AI Agent Fabric ne sera pas disponible avant le troisième trimestre 2025. Selon Neil Ward-Dutton, il faudra patienter au moins un avant qu’un protocole comme MCP soit suffisamment robuste pour des besoins des entreprises.
ServiceNow se voit en chef d’orchestre des agents IA
Comme évoqué plus haut, ServiceNow est loin d’être le seul à fournir des capacités similaires. Microsoft, Google, AWS, Snowflake, Databricks, Salesforce, Atlassian, Uipath, Oracle, SAP sont quelques-uns d’entre eux.

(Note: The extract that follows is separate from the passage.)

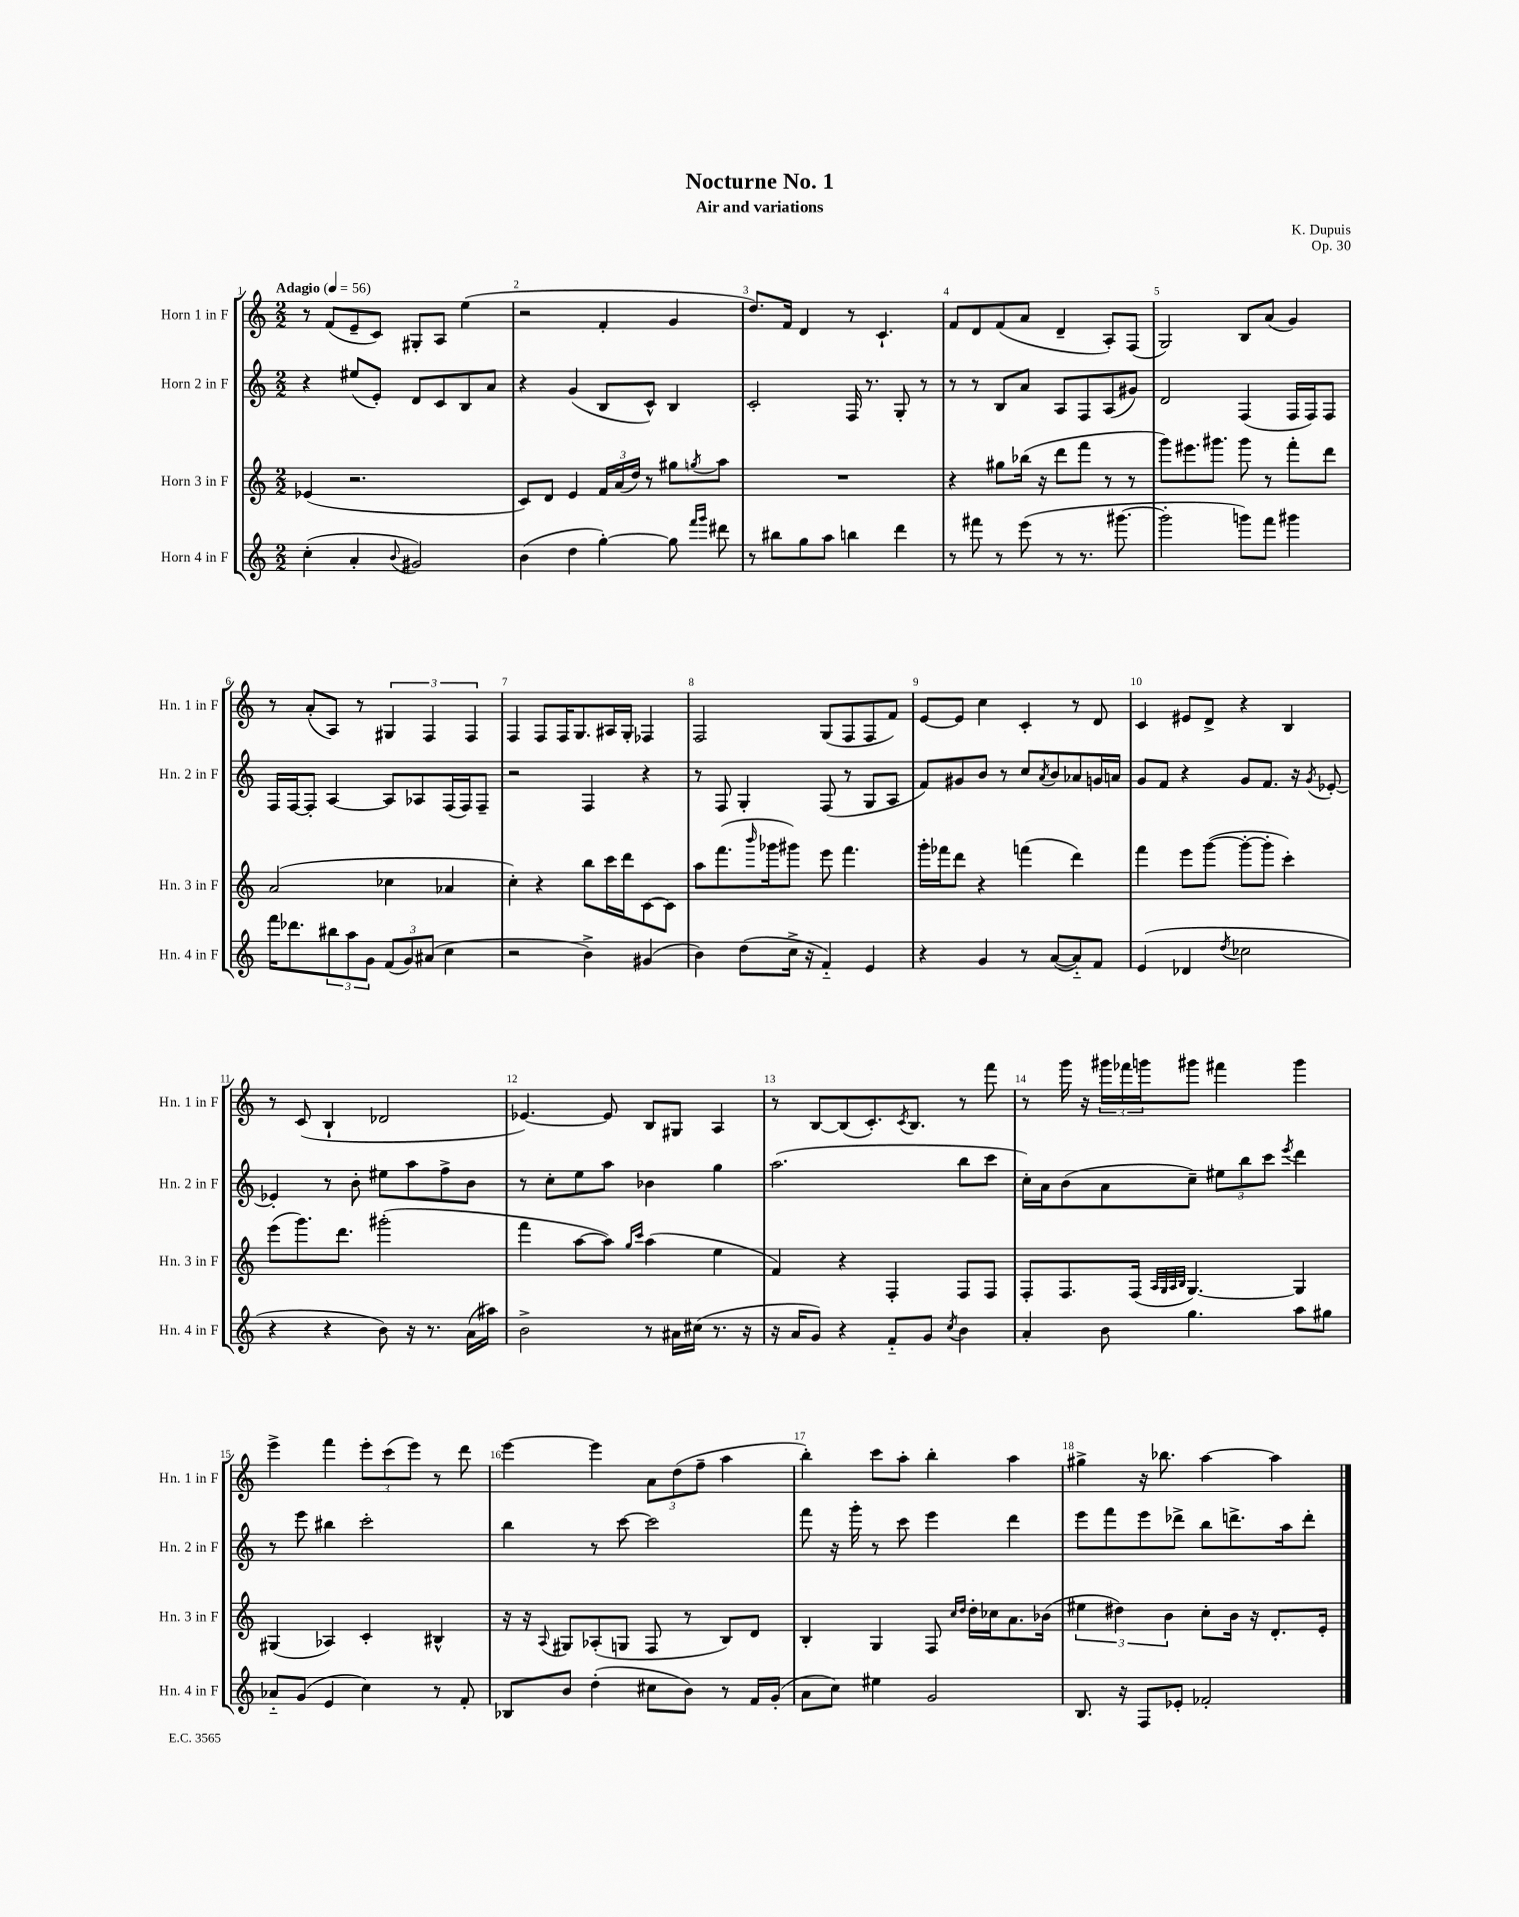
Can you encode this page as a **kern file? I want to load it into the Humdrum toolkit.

Certains se concentrent sur leur pré carré, comme Atlassian, qui considère que l’avenir se jouera dans la communication entre des agents développés, déployés et gérés depuis différentes plateformes. ServiceNow, lui, voudrait bien être le chef d’orchestre de tous les agents IA.
Pourquoi les entreprises devraient plutôt miser sur ServiceNow que sur Google Vertex AI, Amazon Bedrock ou autres pour développer leurs agents ? « Tout est question de fournir une expérience full stack », répond Dave Wright, Chief Innovation Officer chez ServiceNow.
« Si vous choisissez de bâtir [des agents] sur un système autonome, vous devrez quand même intégrer vos systèmes pour qu’il fasse quoi que ce soit en back-end. Beaucoup de nos clients sont habitués à gérer ces éléments dans ServiceNow », poursuit-il.
« L’identification de ces services et la capacité à chercher des moyens d’automatiser, d’optimiser et d’accélérer ceux-ci, c’est une prolongation très naturelle de notre plateforme. Nous traitons ces agents comme des actifs. Ce faisant, nous pouvons comprendre leurs performances, les optimiser, les réparer quand ils échouent, les retirer. Nous pouvons gérer le cycle de vie complet d’un agent de la même manière que nous gérerions le cycle de vie d’un actif. C’est notre particularité ».